Talking Turkey

Notes and numbers: Business briefs from the past week

It’s about that time. EA rounds up news relevant to our industries—keeping an eye on the job market, the status of manufacturing, and the small business climate.

Midwest malaise. If we were to report strictly on plant closings from the Midwest, we’d need to open up a support hotline to accompany them. This week, it’s food processing taking the hit. Butterball‘s Montgomery, Ill., plant will shut down by July, cutting 600 jobs from suburban Chicago. Not only is this ominous for those in the food and packaging industries; it’s also the second major corporation to leave the Aurora, Illinois area this year (see: Caterpillar). The company says it will help place some affected workers who would be willing to move, as well as maintain its well-known Butterball help hotline, which employs 50 people in Naperville, reported Keith Johnson of CBS Chicago on May 18th…”Don’t make me say this twice”: Carrier announced it is still shipping about 300 of its Indianapolis jobs to Mexico right before Christmas. In a formal notice to the state of Indiana, the company detailed its plans to eliminate 338 jobs at the plant on July 20, four supervisor jobs in October and a final 290 jobs on Dec. 22.

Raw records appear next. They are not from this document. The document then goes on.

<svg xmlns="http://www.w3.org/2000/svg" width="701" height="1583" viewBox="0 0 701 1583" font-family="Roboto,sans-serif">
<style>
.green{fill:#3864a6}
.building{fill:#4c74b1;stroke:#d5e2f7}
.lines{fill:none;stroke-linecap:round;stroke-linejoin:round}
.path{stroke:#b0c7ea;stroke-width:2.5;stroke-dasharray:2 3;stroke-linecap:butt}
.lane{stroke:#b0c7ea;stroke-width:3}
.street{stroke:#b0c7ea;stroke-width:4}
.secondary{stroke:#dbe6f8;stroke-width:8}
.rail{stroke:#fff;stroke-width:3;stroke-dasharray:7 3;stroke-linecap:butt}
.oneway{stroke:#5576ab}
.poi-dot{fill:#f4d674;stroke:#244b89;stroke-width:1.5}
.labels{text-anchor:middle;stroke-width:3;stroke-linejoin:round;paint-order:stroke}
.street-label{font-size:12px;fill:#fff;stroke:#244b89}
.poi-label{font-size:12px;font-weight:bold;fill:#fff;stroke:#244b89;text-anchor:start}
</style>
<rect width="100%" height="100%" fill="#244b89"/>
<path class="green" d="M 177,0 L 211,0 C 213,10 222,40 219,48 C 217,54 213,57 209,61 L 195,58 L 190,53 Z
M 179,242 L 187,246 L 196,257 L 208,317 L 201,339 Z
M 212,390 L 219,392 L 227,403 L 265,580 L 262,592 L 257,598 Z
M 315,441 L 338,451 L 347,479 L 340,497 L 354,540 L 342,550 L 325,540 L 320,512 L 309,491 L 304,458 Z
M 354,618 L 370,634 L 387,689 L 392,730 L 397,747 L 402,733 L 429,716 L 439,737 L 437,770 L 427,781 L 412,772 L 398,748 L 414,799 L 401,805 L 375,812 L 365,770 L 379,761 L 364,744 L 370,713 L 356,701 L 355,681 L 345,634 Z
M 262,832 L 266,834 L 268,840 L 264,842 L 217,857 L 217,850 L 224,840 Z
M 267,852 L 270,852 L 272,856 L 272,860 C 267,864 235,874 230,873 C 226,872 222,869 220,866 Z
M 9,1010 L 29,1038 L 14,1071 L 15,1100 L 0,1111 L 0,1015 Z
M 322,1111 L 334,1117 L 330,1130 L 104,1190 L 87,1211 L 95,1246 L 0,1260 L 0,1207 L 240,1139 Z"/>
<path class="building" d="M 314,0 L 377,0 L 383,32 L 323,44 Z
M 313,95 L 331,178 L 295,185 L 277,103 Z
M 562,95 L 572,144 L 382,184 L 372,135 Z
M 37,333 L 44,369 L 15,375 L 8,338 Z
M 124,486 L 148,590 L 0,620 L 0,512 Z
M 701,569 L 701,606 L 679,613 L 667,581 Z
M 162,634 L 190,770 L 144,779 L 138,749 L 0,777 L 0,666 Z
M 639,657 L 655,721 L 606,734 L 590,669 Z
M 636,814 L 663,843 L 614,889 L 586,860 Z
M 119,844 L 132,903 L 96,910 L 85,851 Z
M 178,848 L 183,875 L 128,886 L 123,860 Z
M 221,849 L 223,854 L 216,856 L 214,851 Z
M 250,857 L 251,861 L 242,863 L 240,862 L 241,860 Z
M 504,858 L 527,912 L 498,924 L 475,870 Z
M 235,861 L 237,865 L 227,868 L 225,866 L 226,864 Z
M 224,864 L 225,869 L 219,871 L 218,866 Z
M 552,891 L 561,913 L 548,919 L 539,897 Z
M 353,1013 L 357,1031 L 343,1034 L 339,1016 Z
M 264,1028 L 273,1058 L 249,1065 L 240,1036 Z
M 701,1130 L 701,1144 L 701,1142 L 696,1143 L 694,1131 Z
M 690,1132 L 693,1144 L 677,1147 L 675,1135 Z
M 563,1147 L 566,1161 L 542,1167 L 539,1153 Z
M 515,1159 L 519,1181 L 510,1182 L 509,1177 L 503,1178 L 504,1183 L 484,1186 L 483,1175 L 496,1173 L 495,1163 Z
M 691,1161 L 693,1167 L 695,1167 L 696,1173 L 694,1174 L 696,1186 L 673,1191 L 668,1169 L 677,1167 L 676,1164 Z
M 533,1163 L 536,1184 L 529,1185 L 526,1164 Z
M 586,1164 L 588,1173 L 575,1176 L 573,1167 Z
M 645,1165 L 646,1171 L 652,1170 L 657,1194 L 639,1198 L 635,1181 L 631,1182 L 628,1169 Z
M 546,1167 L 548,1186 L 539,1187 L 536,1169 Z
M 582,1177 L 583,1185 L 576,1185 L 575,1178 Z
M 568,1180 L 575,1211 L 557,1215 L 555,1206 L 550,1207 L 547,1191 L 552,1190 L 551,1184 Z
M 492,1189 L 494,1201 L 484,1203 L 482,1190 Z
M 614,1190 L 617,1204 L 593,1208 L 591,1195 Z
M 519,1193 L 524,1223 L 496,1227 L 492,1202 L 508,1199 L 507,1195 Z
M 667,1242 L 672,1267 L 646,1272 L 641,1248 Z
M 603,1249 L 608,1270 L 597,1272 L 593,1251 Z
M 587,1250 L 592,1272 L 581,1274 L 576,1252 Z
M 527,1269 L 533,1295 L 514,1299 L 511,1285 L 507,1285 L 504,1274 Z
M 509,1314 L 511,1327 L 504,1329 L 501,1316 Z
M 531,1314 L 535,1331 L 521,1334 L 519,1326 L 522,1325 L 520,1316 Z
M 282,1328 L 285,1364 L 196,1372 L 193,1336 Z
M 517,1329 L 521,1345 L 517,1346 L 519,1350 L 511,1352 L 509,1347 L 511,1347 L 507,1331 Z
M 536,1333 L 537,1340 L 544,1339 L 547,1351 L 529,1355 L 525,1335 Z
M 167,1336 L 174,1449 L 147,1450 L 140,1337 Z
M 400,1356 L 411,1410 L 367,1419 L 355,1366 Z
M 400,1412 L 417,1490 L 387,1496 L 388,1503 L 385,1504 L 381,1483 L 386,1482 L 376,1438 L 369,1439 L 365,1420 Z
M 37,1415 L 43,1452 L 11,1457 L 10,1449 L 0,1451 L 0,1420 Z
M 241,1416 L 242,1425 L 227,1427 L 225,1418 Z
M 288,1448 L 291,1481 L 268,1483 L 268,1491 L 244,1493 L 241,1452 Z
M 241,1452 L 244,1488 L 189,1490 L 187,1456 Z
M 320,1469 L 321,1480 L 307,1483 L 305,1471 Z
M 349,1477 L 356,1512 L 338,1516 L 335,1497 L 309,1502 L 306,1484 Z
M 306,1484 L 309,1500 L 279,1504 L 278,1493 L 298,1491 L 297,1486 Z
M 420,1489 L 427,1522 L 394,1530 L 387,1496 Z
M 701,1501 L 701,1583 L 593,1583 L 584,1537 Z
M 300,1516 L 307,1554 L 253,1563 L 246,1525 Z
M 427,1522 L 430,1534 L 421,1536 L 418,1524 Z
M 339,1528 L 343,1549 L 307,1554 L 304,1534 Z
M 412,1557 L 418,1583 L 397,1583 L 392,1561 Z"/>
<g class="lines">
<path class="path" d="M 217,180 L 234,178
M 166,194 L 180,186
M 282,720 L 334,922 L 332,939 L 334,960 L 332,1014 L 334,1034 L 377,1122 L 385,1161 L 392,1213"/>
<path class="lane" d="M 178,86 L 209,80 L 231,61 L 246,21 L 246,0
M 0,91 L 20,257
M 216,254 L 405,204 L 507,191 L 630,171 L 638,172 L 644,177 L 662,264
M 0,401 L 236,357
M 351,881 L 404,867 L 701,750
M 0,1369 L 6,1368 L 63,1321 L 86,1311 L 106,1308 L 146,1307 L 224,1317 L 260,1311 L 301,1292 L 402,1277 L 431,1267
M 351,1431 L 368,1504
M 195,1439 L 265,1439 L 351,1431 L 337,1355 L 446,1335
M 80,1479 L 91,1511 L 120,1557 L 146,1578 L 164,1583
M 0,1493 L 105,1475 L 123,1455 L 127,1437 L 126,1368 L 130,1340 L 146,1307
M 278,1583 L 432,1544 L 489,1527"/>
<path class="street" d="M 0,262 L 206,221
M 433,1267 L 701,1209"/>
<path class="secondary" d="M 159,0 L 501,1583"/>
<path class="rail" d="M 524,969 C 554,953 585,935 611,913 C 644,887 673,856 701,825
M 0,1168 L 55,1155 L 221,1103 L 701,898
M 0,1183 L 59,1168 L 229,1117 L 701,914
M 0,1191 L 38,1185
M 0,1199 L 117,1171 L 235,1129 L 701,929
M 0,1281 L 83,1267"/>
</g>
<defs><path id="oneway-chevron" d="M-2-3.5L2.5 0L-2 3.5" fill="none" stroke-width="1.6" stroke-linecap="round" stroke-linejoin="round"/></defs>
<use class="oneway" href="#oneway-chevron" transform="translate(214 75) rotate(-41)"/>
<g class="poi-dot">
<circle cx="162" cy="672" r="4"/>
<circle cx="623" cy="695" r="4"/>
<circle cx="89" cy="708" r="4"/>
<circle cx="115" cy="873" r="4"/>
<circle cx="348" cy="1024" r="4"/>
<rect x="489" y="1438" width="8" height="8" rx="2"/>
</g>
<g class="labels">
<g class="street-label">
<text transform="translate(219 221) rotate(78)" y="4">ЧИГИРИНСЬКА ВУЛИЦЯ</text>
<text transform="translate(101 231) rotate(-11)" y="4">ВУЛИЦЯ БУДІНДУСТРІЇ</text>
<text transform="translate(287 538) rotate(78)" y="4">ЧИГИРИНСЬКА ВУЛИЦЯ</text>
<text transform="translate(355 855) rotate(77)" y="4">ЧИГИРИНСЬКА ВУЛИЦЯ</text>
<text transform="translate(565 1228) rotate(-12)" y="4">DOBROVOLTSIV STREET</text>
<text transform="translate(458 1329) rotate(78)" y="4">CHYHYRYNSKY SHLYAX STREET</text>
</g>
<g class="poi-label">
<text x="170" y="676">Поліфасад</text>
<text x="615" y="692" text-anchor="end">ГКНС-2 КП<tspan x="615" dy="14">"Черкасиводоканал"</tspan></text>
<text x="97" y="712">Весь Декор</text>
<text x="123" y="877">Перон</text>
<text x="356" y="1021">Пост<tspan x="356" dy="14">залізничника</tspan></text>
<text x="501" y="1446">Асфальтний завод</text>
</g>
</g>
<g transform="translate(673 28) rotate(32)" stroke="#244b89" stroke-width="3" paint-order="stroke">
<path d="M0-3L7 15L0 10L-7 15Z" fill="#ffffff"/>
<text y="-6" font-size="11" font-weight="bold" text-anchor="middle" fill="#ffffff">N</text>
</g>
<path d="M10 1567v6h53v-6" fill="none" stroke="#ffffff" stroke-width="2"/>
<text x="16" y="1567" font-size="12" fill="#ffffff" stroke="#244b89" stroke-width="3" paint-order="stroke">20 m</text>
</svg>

Eye of the Tiger. Stoneville, N.C.-based motor repair service and servo specialist TigerTek will be expanding, this year and beyond. The company announced May 15 it plans to invest more than $530,000 in new machinery following the approval of an incentive agreement by the Rockingham (N.C.) County Board of Commissioners. TigerTek—formerly Oakley Electric—got its start locally in Stoneville in 1983, providing industrial electric motor repair services and expanding to become the largest servo motor repair center in the country, according to Rockingham Now’s Joe Dexter. According to the agreement, the county will appropriate $8,981 in incentives through the general fund, as long as industrial investment and employment performance standards are met. The incentive agreement states that TigerTek must have the new taxable machinery and equipment in place by the end of 2017 and listed for taxation with the county tax department no later than then end of January. It will also add four new full-time employment positions. The company was named by Business North Carolina as the 2008 Small Business of the Year. Its 24,000-square-foot facility includes a machine shop used to fabricate custom precision parts for manufacturing facilities, municipalities, food plants, chemical and plastic plants.

Bankruptcy, the good kind. Auburn Armature, an upstate New York motor repair and sales company, is utilizing a bankruptcy filing law to sell its assets, consolidate debts, and retain employees. The electrical equipment distributor submitted a filing May 19 that said it had agreed to sell all its assets to Power-Flo Technologies, of New Hyde Park, N.Y, the company announced in a news release the same day. Auburn Armature said Power-Flo—a family of companies that includes distributors, fabricators, manufacturers and motor and pump repair firms serving the New York metropolitan and New England areas—has committed to retaining most of Auburn Armature’s 118 employees across its six locations in Upstate New York. Power-Flo’s products range from commodity items such as wiring devices, fittings, and light bulbs to more specialized items such as motors, computerized industrial controls, programmable controllers and custom panels. Filing under Chapter 11 allows Auburn to reorganize and sell its assets free of debts—and retain its 150+ employees at five upstate New York locations. Encouraging to hear about companies with a plan.